I am trying to scrape the name, city, state, email, etc of professionals from this website http://www.napo.net/search/newsearch.asp using rvest, but I can't seem to get the CSS selectors using selector gadget and the e-mails are protected with JavaScript.
I have checked the forums and haven't seen any issue like this.
This solution uses seleniumPipes and RSelenium package. You should also download phantomjs ,unzip it and put .exe file in in your R working directory.
This method uses a headless browser(phantomjs) which simulates user behavior. It can read javascript generated values.
library(rvest)
library(RSelenium) # start a server with utility function
library(seleniumPipes)
rD <- rsDriver (browser = 'chrome',chromever = "latest",port = 4444L)
#open browser
remDr <- remoteDr(browserName = "chrome")
main_page_url <- "http://www.napo.net/search/newsearch.asp"
#go to home page
remDr %>% go(main_page_url)
#switch to iframe
remDr %>% switchToFrame(Id = "SearchResultsFrame")
#get all relative path
relative_path <- remDr %>% getPageSource() %>% html_nodes(".lineitem a[href]") %>% html_attr("href")
#all individual urls:
full_paths <- paste0("http://www.napo.net",relative_path)
#scrape email from each page
email_address <- list()
#Retrieve email adress from the first three results
for(i in seq_along(full_paths[1:3])){
remDr %>% go(full_paths[i])
email_adress <- remDr %>% getPageSource() %>% html_nodes('a[href^="mailto"]') %>% html_text()
temp_list <- list(email = email_adress)
email_address <- c(email_address,temp_list)
Sys.sleep(3)
}
#display result
email_address[1]
$email
[1] "marla@123organize.com"
Above are all for page one, if you want to turn to page two:
remDr %>% go(main_page_url)
remDr %>% switchToFrame(Id = "SearchResultsFrame")
#click on page two on iframe to turn to page 2:
remDr %>% findElement(using = "css selector",value = ".DotNetPager a:nth-child(2)") %>% elementClick()

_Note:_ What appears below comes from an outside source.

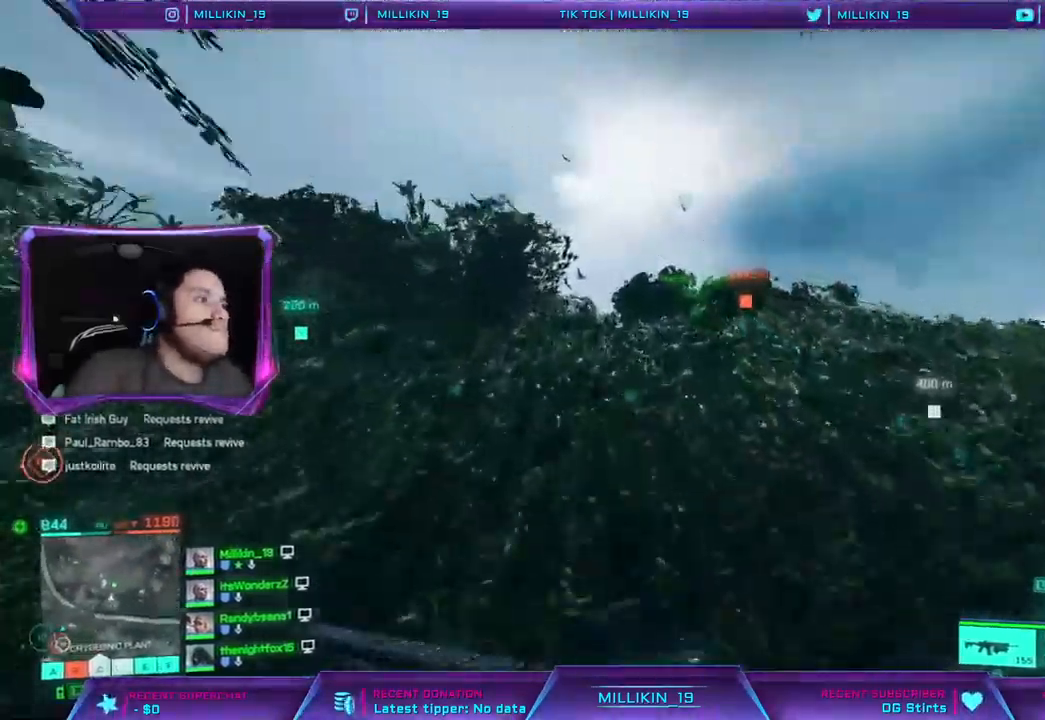
{"buttons": [], "left_stick": "up", "right_stick": "center", "events": []}
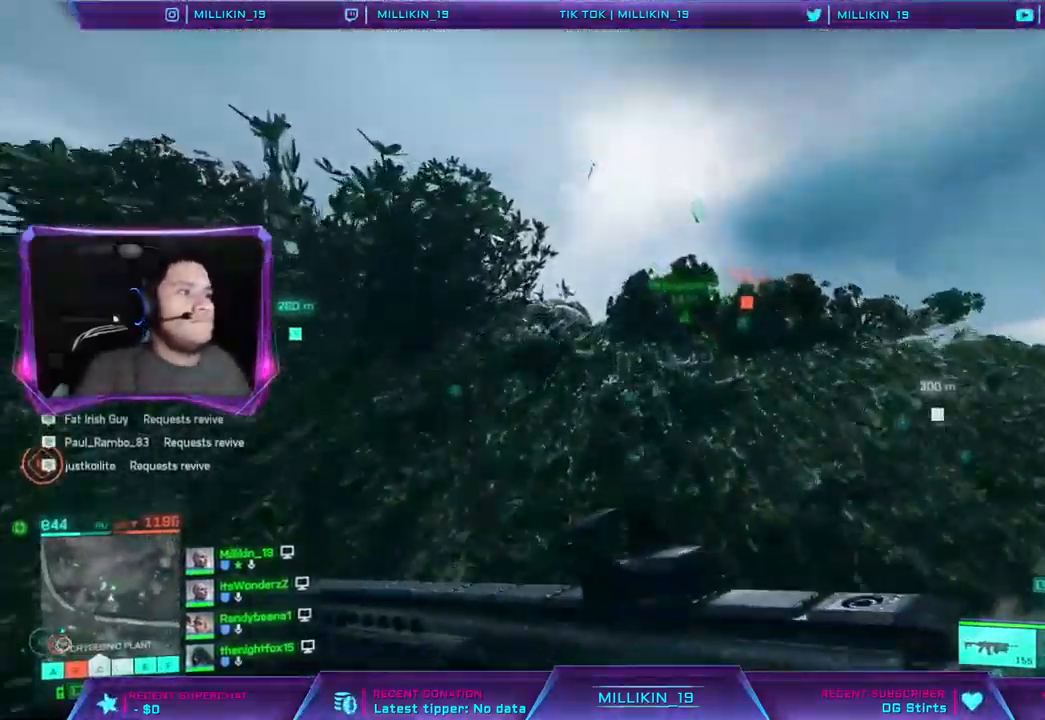
{"buttons": [], "left_stick": "up", "right_stick": "center", "events": []}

#get relative and full path again
relative_path <- remDr %>% getPageSource() %>% html_nodes(".lineitem a[href]") %>% html_attr("href")
full_paths <- paste0("http://www.napo.net",relative_path)
#And you can do the for loop again
for(i in seq_along(full_paths[1:3])){
remDr %>% go(full_paths[i])
email_adress <- remDr %>% getPageSource() %>% html_nodes('a[href^="mailto"]') %>% html_text()
temp_list <- list(email = email_adress)
email_address <- c(email_address,temp_list)
Sys.sleep(3)
}
#display result[6]
$email
[1] "lynette@itssimplyplaced.com"
email_address
#You can also do a loop to scrape all pages
#-----
#delete session and close server
remDr %>% deleteSession()
rD[["server"]]$stop()
I am doing it in 2 steps.
1.to get the link to the embedded search result pages:
require(rvest)
require(magrittr)
yourlink <- "http://www.napo.net/search/newsearch.asp"
linktoresult <- yourlink %>% read_html() %>%
html_nodes("iframe") %>% extract(1) %>%
html_attr("src")
# /searchserver/people.aspx?id=FE0436D0-08ED-4763-8588-09112794521D&cdbid=&canconnect=0&canmessage=0&map=True&toggle=False&hhSearchTerms=
2.scrape from the actual search result page:
pagelink <- paste0("http://www.napo.net", linktoresult)
# "http://www.napo.net/searchserver/people.aspx?id=FE0436D0-08ED-4763-8588-09112794521D&cdbid=&canconnect=0&canmessage=0&map=True&toggle=False&hhSearchTerms="
yourresult <- pagelink %>% read_html() %>%
html_nodes("#SearchResultsGrid>.lineitem") %>%
html_nodes("a") %>%
html_attr("href")
#/members/?id=42241027
#NA
#/members/?id=46636113
#/members/?id=37474237
#/members/?id=39530420
#...